*** DATA IN THIS EXERCISE ***

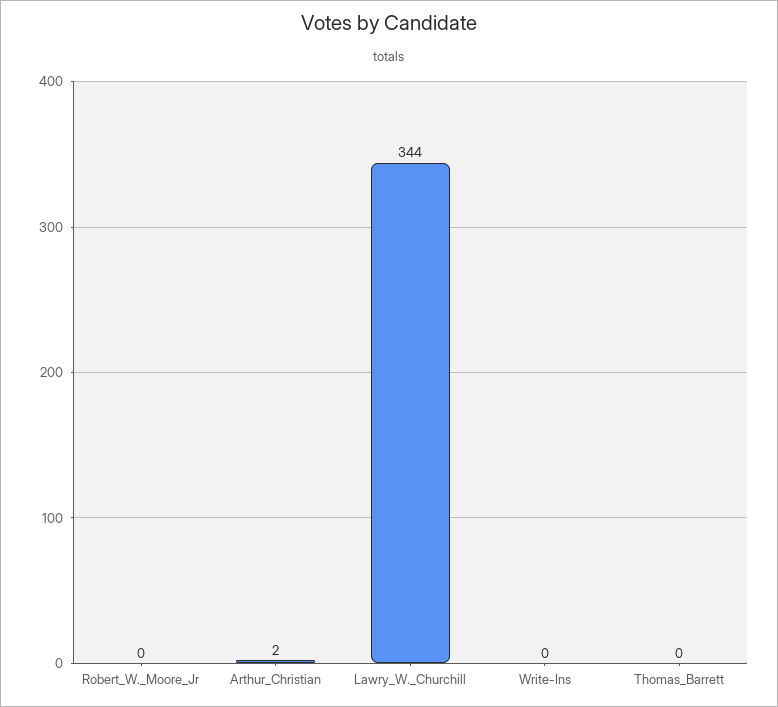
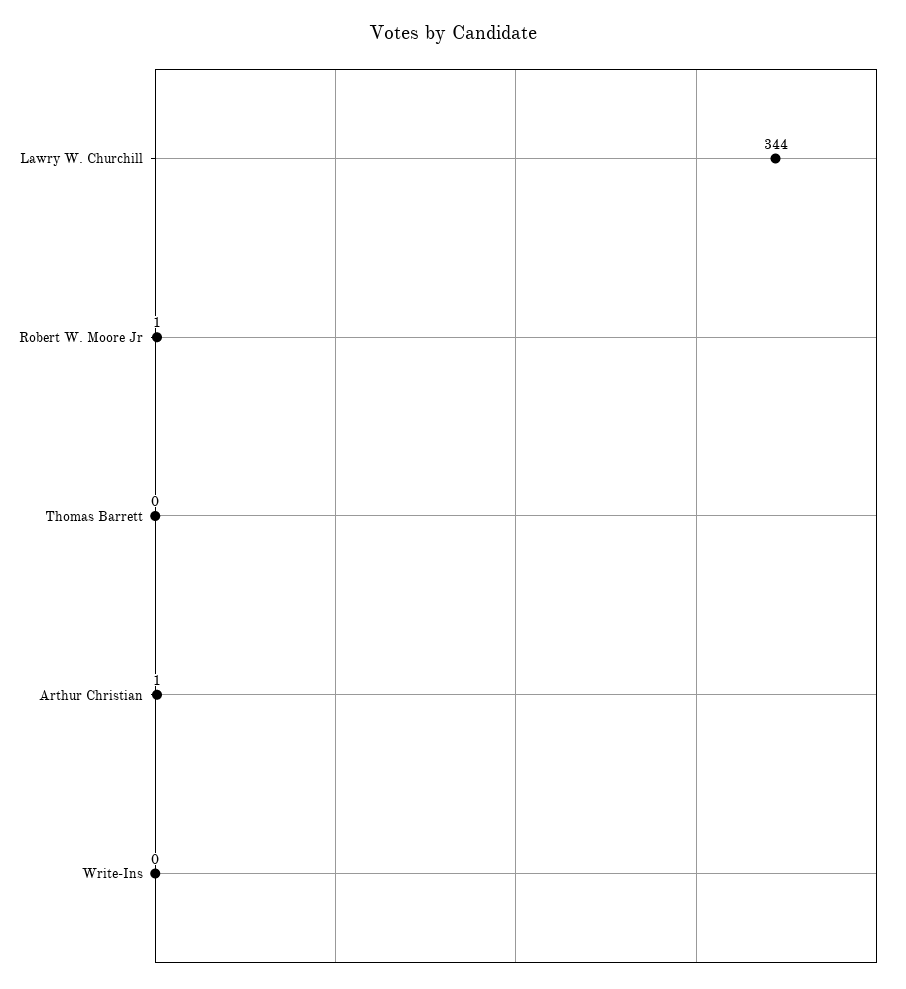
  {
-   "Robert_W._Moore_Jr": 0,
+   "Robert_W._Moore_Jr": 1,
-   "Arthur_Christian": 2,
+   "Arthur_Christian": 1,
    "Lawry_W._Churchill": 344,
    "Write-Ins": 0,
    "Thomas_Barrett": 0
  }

*** End of DATA IN THIS EXERCISE ***

TASK PROMPT
Leaving out the pictures, restate the listing above exactly.

RESPONSE BELOW
  {
-   "Robert_W._Moore_Jr": 0,
+   "Robert_W._Moore_Jr": 1,
-   "Arthur_Christian": 2,
+   "Arthur_Christian": 1,
    "Lawry_W._Churchill": 344,
    "Write-Ins": 0,
    "Thomas_Barrett": 0
  }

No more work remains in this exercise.